With a wink and a smirk, D.C. Council member Carol Schwartz (R-At Large) introduced legislation yesterday to ban alcohol in the District.
Schwartz, the leading opponent of a proposed smoking ban in District bars and restaurants, applied the same arguments made by anti-smoking activists to defend an alcohol ban.
Imitation may be considered flattery, but Schwartz's tongue-in-cheek comments showed it can also be used as a political skewer.
"People are still free to drink at home -- for now," she said as she introduced her bill, the Worker Occupational Safety and Health Amendment Act of 2005, Part II. "I'm just legislating that liquor cannot be served in bars, restaurants and nightclubs because I don't want it to be served. I will allow teas, sodas and milk -- for now. And if the drinkers insist on drinking alcohol -- and they will -- they can just step outside on sidewalks with their flasks and drink."

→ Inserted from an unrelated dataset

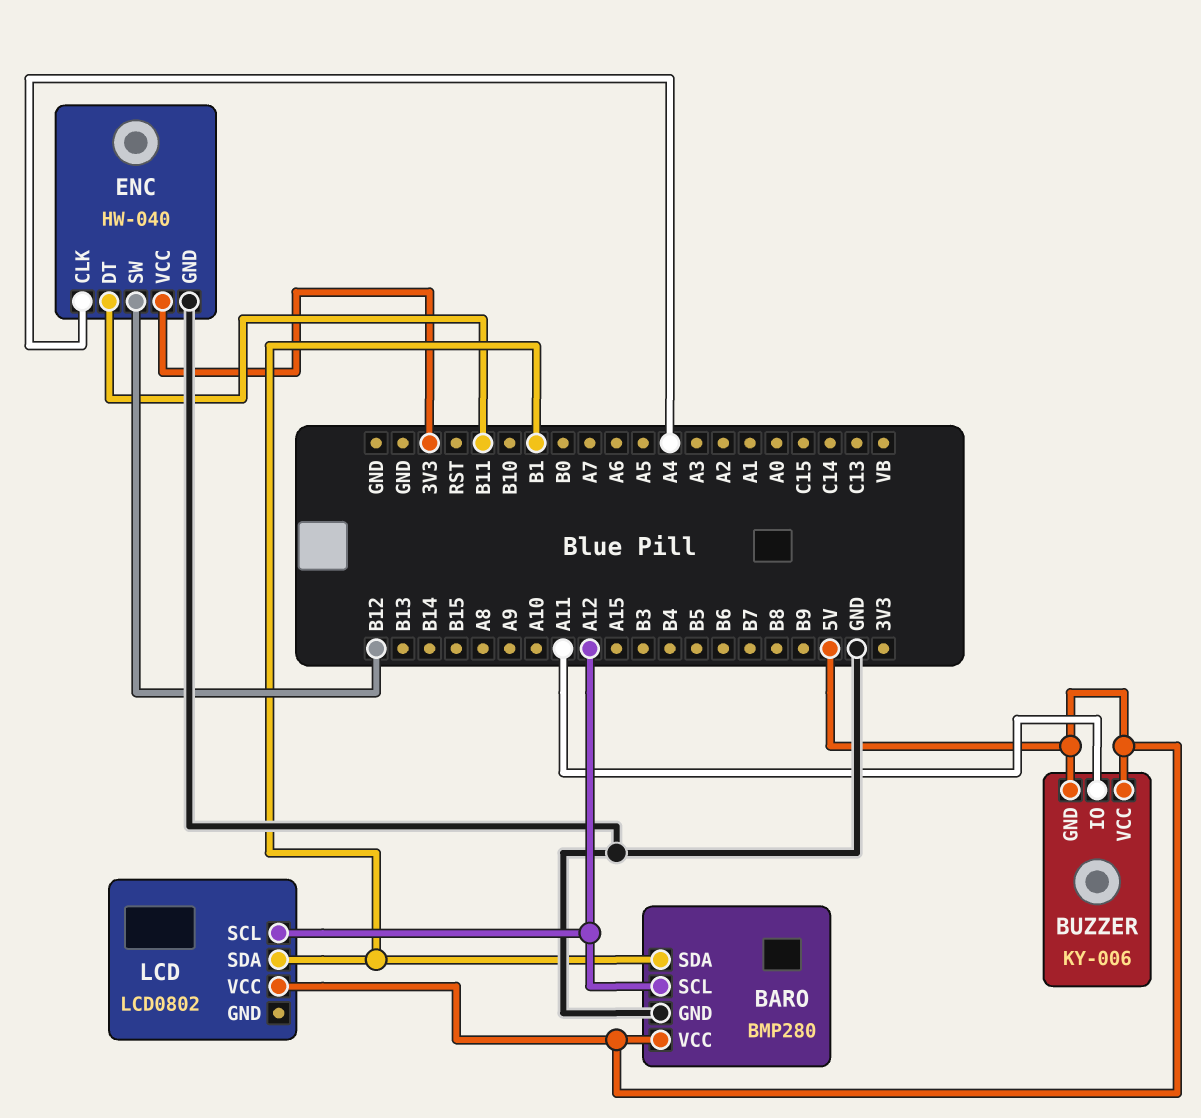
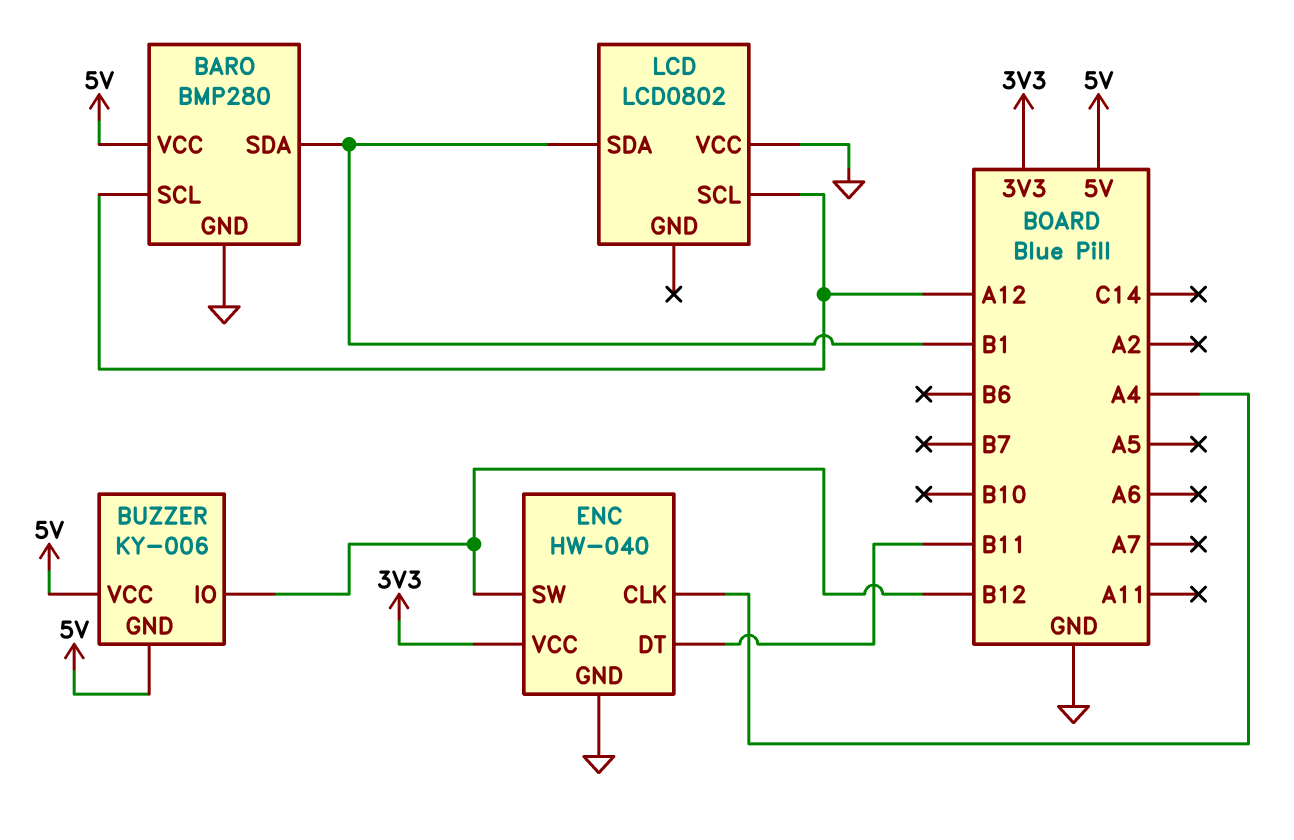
BUZZER pin IO: A11 -> B12
LCD pin VCC: 5V -> GND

Mayor Anthony A. Williams (D) and most council members favor a smoking ban, and proponents said they believe a ban could be passed by the end of the year. Schwartz, chairman of the council's Public Works and the Environment Committee, held a 12-hour public hearing on the issue last week, where she heard arguments for and against a smoking ban.
Like smoking opponents, she characterized her booze ban as protecting the health of workers and citizens. She read off a litany of drunken driving and domestic abuse statistics that showed drinking is bad for one's health.

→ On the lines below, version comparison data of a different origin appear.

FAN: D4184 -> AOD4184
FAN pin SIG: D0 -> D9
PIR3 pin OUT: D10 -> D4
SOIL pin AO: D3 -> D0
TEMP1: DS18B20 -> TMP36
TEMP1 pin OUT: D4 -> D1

"We all know that bartenders and waitstaff are constantly harassed by drinking customers. Bouncers are even beaten up by drunks. I care about these workers and their safety," Schwartz said, while her colleagues chuckled and hid their faces in their hands.
"Yes, I come to you a changed woman," Schwartz said, her voice oozing sarcasm. "It had just never occurred to me that I could simply choose to ban a legal choice for consenting adults in a private place where the public does not have to go and where workers do not have to work.
"I'm also now looking at some other legal choices to ban -- like driving or sex -- for they, too, can be dangerous to your health and the health of others."
Schwartz later withdrew the bill, saying she had made her point.